Activity. What you return must match every record word for word.

Extracted page text data:
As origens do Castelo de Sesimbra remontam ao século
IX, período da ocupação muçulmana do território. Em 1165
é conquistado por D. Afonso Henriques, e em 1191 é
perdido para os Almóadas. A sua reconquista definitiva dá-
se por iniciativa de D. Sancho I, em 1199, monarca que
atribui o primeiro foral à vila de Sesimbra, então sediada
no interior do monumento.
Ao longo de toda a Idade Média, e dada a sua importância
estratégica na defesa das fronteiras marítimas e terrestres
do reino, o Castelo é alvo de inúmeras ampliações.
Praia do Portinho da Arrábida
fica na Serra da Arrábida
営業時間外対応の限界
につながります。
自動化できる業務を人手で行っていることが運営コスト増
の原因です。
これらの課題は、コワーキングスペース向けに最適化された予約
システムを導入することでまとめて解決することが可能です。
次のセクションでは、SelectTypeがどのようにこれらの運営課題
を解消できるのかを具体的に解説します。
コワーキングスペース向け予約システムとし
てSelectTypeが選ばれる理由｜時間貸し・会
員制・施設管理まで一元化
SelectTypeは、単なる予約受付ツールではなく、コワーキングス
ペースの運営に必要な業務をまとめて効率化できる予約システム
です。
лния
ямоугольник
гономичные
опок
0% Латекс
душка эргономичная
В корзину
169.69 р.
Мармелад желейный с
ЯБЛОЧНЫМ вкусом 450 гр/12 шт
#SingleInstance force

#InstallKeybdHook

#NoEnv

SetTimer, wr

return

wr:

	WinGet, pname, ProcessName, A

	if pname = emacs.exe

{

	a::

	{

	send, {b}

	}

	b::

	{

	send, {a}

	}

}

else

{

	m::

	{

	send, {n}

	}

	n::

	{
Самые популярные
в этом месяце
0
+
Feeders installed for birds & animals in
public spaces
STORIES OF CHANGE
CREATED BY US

Response.
As origens do Castelo de Sesimbra remontam ao século
IX, período da ocupação muçulmana do território. Em 1165
é conquistado por D. Afonso Henriques, e em 1191 é
perdido para os Almóadas. A sua reconquista definitiva dá-
se por iniciativa de D. Sancho I, em 1199, monarca que
atribui o primeiro foral à vila de Sesimbra, então sediada
no interior do monumento.
Ao longo de toda a Idade Média, e dada a sua importância
estratégica na defesa das fronteiras marítimas e terrestres
do reino, o Castelo é alvo de inúmeras ampliações.
Praia do Portinho da Arrábida
fica na Serra da Arrábida
営業時間外対応の限界
につながります。
自動化できる業務を人手で行っていることが運営コスト増
の原因です。
これらの課題は、コワーキングスペース向けに最適化された予約
システムを導入することでまとめて解決することが可能です。
次のセクションでは、SelectTypeがどのようにこれらの運営課題
を解消できるのかを具体的に解説します。
コワーキングスペース向け予約システムとし
てSelectTypeが選ばれる理由｜時間貸し・会
員制・施設管理まで一元化
SelectTypeは、単なる予約受付ツールではなく、コワーキングス
ペースの運営に必要な業務をまとめて効率化できる予約システム
です。
лния
ямоугольник
гономичные
опок
0% Латекс
душка эргономичная
В корзину
169.69 р.
Мармелад желейный с
ЯБЛОЧНЫМ вкусом 450 гр/12 шт
#SingleInstance force

#InstallKeybdHook

#NoEnv

SetTimer, wr

return

wr:

	WinGet, pname, ProcessName, A

	if pname = emacs.exe

{

	a::

	{

	send, {b}

	}

	b::

	{

	send, {a}

	}

}

else

{

	m::

	{

	send, {n}

	}

	n::

	{
Самые популярные
в этом месяце
0
+
Feeders installed for birds & animals in
public spaces
STORIES OF CHANGE
CREATED BY US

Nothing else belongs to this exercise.